Mandy: Homage!!  You're all drunk you are.  It's disgusting.  Out, out. 
WM3:   No, no. 
Mandy: Coming bursting in here first thing in the morning with some tale about 
       Oriental fortune tellers...  get out. 
WM1:   No.  No we must see him. 
Mandy: Go and praise someone else's brat, go on. 
WM2:   We were led by a star. 
Mandy: Led by a bottle, more like.  Get out! 
WM2:   We must see him.  We have brought presents. 
Mandy: Out! 
WM1:   Gold, frankincense, myrrh. 
(Mandy changes direction, smooth as silk.) 
Mandy: Well, why didn't you say?  He's over here ...  Sorry this place is a 
       bit of a mess.  What is myrrh, anyway? 
WM3:   It is a valuable balm. 
Mandy: A balm, what are you giving him a balm for?  It might bite him. 
WM3:   What? 
Mandy: It's a dangerous animal.  Quick, throw it in the trough. 
WM3:   No it isn't. 
Mandy: Yes it is. 
WM3:   No, no, it is an ointment. 
Mandy: An ointment? 
WM3:   Look. 
Mandy: (sampling the ointment with a grubby finger).  Oh. There is an animal 
       called a balm or did I dream it?  You astrologers, eh?  Well, what's he 
then?  WM2: H'm? 
Mandy: What star sign is he? 
WM2:   Capricorn. 
Mandy: Capricorn eh, what are they like? 

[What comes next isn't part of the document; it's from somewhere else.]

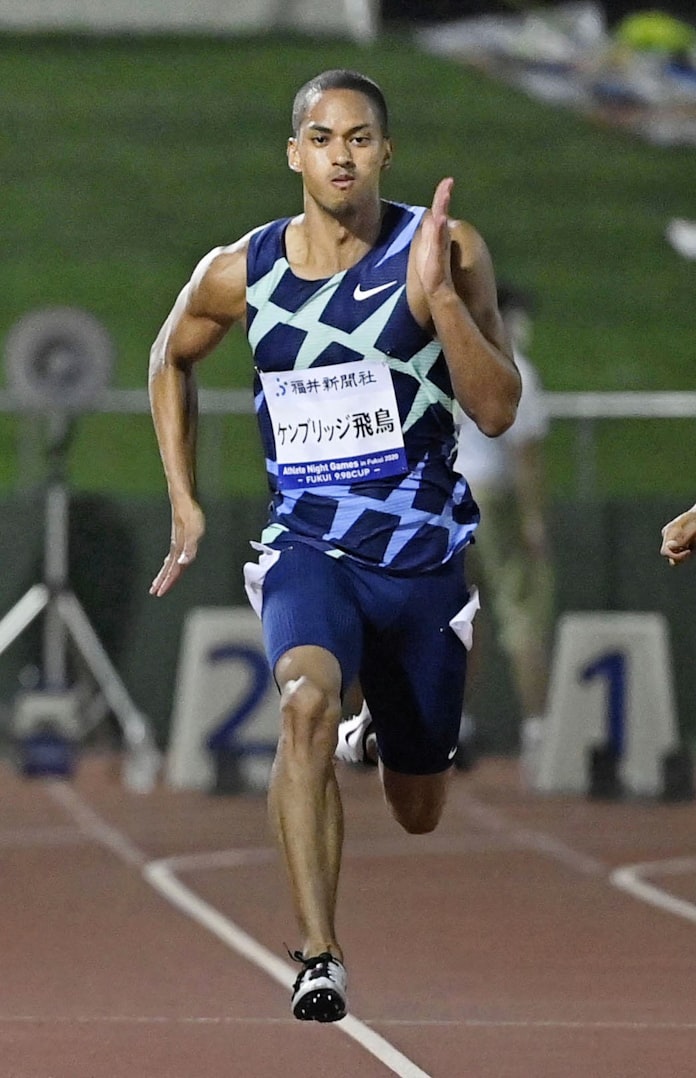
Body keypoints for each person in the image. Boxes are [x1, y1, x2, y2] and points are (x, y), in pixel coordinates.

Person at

WM2:   He is the son of God, our Messiah. 
WM1:   King of the Jews. 
Mandy: And that's Capricorn, is it? 
WM3:   No, no, that's just him. 
Mandy: Oh, I was going to say, otherwise there'd be a lot of them. 
(The WISE MEN are on their knees.) 
WM2: By what name are you calling him? 
(Dramatic Holy music... ) 
Mandy: ... Brian. 
Three Wise Men: We worship you, Oh, Brian, who are Lord over us all.  Praise 
                unto you, Brian and to the Lord our Father.  Amen. 
Mandy: Do you do a lot of this, then? 
WM1:   What? 
Mandy: This praising. 
WM1:   No, no, no. 
Mandy: Oh!  Well, if you're dropping by again do pop in. 
   (They take the hint and rise.) 
       And thanks a lot for the gold and frankincense but ...  don't worry too 
       much about the myrrh next time.  Thank you ...  Goodbye. 
(To Brian) 
       Well weren't they nice ... out of their bloody minds, but still... 
(In the background we see the WISE MEN pause outside the door as a 
 gentle glow suffuses them.  They look at each other, confer and then 
 stride back in and grab the presents off MANDY and turn to go again, 
 pushing MANDY over.  ) 
       Here, here, that's mine, you just gave me that.  Ow!